You constantly skip past ads that one day may suddenly become relevant.
This huge web of data can result in more mundane ads, like ones for games to play on your new Nintendo Switch, or creepily insightful suggestions, for things like engagement rings and maternity wear or even the new Italian restaurant you’ve been meaning to try downtown. That trip you haven’t told anyone you’re taking to East Asia isn’t such a secret if you’ve left a trail of crumbs made of Maps searches, sandal purchases, Facebook likes, Instagram follows, and your latest online reading habits. Even if you haven’t specifically typed your destination into Google, big data can join the dots to present those eerily accurate recommendations.

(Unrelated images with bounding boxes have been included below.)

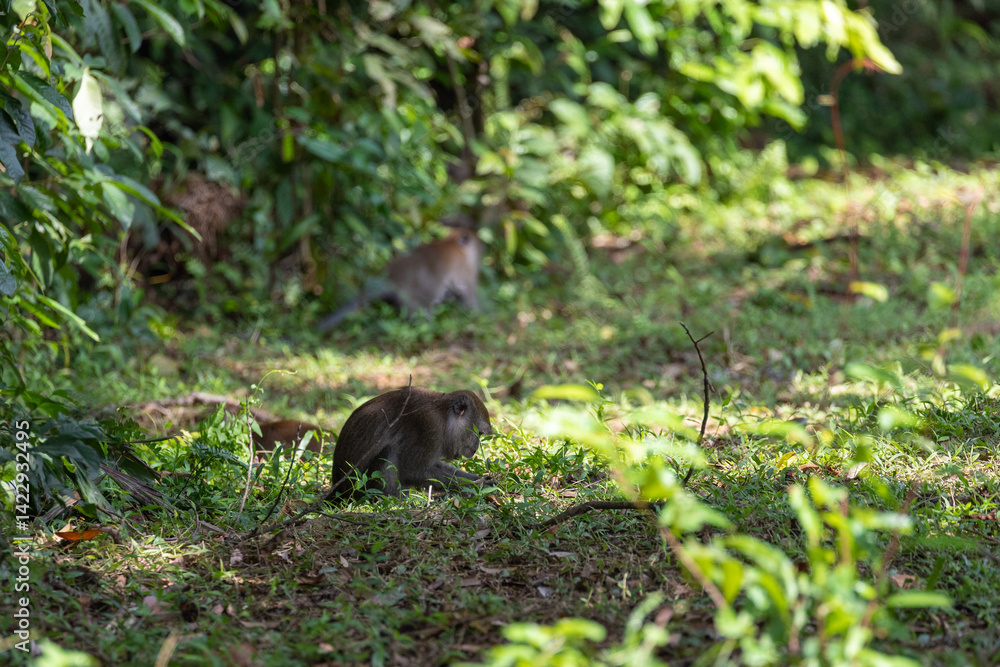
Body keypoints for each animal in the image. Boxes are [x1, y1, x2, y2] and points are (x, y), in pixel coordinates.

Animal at [318, 228, 482, 332]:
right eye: (476, 241)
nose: (482, 246)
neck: (452, 243)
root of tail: (389, 277)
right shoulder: (465, 271)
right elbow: (468, 294)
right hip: (413, 297)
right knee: (423, 309)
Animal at [328, 387, 493, 500]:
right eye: (478, 433)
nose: (476, 447)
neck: (443, 415)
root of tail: (337, 492)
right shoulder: (429, 425)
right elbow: (413, 470)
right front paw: (477, 486)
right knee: (389, 452)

Big data can be so accurate as to anticipate our wants before we even realize them. Sadly, we’re just not as unique or unpredictable as we might like to think.
In summary, no your phone isn’t listening to you 24/7 — it simply isn’t feasible technologically or economically. Even though microphones can record with no noticeable battery drain, the raw computing power and expense of processing voice data would be extraordinary. Voice analysis on this scale just isn’t realistic at a price point that makes sense to advertisers, especially when other types of data collection are much more cost effective. Plus, secret recording is a PR disaster just waiting to happen.
This myth remains popular only because the alternative is harder to explain and comprehend for a lot of people. Targeted advertising still misses more than it hits. For every anecdote about eerily accurate ads, there’s another one for a terribly inappropriate product placement or consumers who see Amazon ads for something they bought last week.
Still, data tracking is very real and already highly invasive in many respects. We should all be increasingly concerned about our privacy, especially in light of data leaks and shady sharing deals. One thing we don’t have to worry about is our phones listening to us 24/7 — at least not yet.